What Redman can confirm is that the learning experiences from the program represent a broad church, from working with springboard diving coaches to a college professor working with Special Forces and emergency services on how to deal with stress.
“We introduced Premier League coaches to leaders from different sports on different issues,” he adds. “We walked the hills talking about outdoor leadership with Special Forces leaders, organized for coaching teams to go to Olympic sports, and spent the day with them to look at them from an individual and team perspective.
“For example, Andrew Titterell [the England Under-20s pathway coach] He wanted to learn more about jumping and movement. So I helped him go to West Brom and work with the goalkeeping coaches. He came back saying that he learned much more than he expected, so now we are organizing for him to go to Wolves academy too.
“We also hired a professional storyteller because an essential part of leadership is the ability to tell stories and paint a vivid picture of what the future might look like.
“We also have a professor coming over next month to talk about using language as a performance tool. Sometimes the way we use language when trying to work with an actor can show the power.”
‘When the next decision is made, it will be a real choice’
Project Everest wasn’t about chasing marginal gains, which would take a decade for the benefits to be truly felt. Redman believes it already has a significant impact in providing decision makers with detailed analysis when choosing between a shortlist that includes Warren Gatland, Scott Robertson and Ronan O’Gara – even when the timeline needs to be brought forward. Pressure to sack Jones.
He says the analysis will also allow the RFU to continually review the coaching structure, as it should lead to greater adaptability in order to bring out the coaches’ best strengths.
“Look at Ian Foster in New Zealand,” he adds. “Has the team improved since it was completed with the appointment of Jason Ryan and Joe Schmidt? Has the ability to coach the team improved now that they have complementary leadership?

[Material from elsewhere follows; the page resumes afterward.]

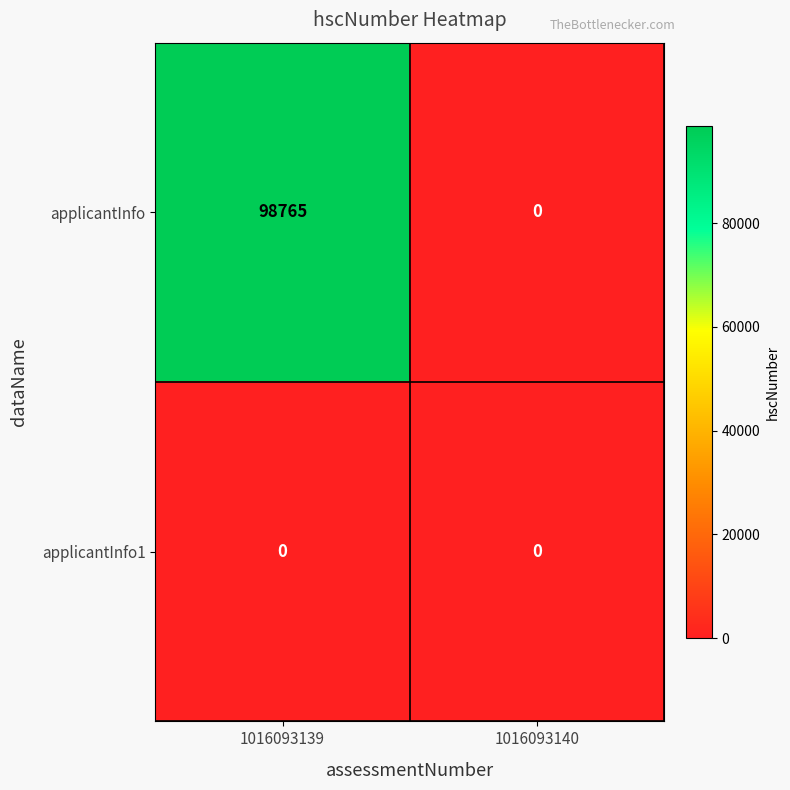

At which category is the sum across all series the highest?

1016093139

“The purpose of this [Project Everest] is to identify, develop and support appointments, and I’m really excited by the amount of knowledge we’ll have in five or 10 years.
“Success for me is having more coaches coaching differently within the framework, so when the next decision is made there is a real choice, not just in personality but in terms of how we think the team is leading. What do we think the RFU needs? Who best represents us as an organization, as a nation, and how do we support that person?”
For now, Borthwick has its own mountain to climb.